In advance of the David and June Gordon lecture on March 24, we meet this year’s speaker, Professor Murdo Macdonald, FRSA, HRSA, Emeritus Professor of the History of Scottish Art, of Duncan of Jordanstone College of Art and Design, University of Dundee- and find out what makes him tick.

What drew you to study the history of art?

I went to art school, so I came to the history of art through the practice of painting. After art school I studied philosophy and psychology. I’m interested in the history of art (and the history of visual thinking in general) as part of the wider history of ideas. Burns is interesting from that perspective because he is very much a figure of the Scottish Enlightenment, writing about philosophers as well as lovers (“Smith wi’ his sympathetic feeling / An’ Reid to Common Sense appealing”).
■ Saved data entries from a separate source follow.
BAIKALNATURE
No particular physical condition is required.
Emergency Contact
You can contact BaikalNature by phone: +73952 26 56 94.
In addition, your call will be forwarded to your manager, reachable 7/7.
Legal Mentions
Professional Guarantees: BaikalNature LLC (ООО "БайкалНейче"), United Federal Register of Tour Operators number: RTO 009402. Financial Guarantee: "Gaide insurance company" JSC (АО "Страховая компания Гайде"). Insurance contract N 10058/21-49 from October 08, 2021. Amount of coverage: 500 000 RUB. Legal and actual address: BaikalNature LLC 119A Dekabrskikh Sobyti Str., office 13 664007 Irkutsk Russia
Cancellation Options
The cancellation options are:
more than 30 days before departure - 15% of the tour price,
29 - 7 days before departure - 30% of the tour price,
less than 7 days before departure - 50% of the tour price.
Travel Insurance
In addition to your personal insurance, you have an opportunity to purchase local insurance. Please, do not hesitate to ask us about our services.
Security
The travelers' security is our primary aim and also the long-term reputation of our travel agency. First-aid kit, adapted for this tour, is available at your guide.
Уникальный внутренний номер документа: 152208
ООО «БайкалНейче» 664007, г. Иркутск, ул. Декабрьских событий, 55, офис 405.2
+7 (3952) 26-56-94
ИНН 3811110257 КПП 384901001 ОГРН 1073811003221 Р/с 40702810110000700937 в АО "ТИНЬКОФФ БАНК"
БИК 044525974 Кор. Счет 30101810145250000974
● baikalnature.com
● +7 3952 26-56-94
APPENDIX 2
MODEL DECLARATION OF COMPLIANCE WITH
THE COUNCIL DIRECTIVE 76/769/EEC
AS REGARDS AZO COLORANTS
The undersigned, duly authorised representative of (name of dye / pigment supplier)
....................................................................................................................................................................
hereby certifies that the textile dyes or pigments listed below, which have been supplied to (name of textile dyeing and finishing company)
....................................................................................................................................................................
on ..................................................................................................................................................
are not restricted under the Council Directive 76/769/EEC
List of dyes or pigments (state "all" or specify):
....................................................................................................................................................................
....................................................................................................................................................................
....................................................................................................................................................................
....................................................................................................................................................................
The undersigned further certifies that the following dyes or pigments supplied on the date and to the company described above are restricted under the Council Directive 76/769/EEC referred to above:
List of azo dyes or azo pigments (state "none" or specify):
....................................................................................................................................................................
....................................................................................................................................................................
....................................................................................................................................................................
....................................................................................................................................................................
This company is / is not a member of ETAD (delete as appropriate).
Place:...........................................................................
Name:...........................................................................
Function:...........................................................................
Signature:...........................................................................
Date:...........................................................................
Similarly as wide-ranging was his close friend and portraitist Alexander Nasmyth who was an architect and engineer as well as an artist.

Why should we be interested in the History of Art?

Everyone is interested in images. History of art is just a way of bringing some order to that interest and refining it down into a set of images that address the large questions of life and death. History of art can help you to understand yourself, and what your place is with respect to your fellow human beings and the natural world.

Have you focused on Robert Burns because of his international appeal?

Burns does have great international appeal, and one of the statues I’ll be talking about has versions in New York, Dundee, London and Dunedin. Goethe was a great admirer, and one of the finest settings of a Burns song was by Beethoven. But I’ve focused on him simply because he is a poet and song-writer of exceptional interest, and that interest is expressed in the fine art tradition of Scotland.

Are you interested in links between other literary heroes/heroines and Scottish art?

Yes. As well as Burns I am particularly interested in James Macpherson and the extraordinary effect that his Ossian had on European artists including Blake and Turner in England and Girodet and Ingres in France. I am also interested in Macpherson’s representation of Highland women as autonomous strong characters, often both bards and warriors, and how this is taken up by artists. Burns and Macpherson opened the way for the poets, Sir Walter Scott and James Hogg, both of whom have inspired highly interesting artworks.

Does Robert Burns have as much relevance today – are artists still finding inspiration in him and his work?

Burns continues to inspire artists of the highest quality. To name a few from recent times: George Wyllie, Lys Hansen, Calum Colvin, Graham Fagen, and Kenny Hunter. I touch on that in my lecture, but it deserves a lecture in its own right.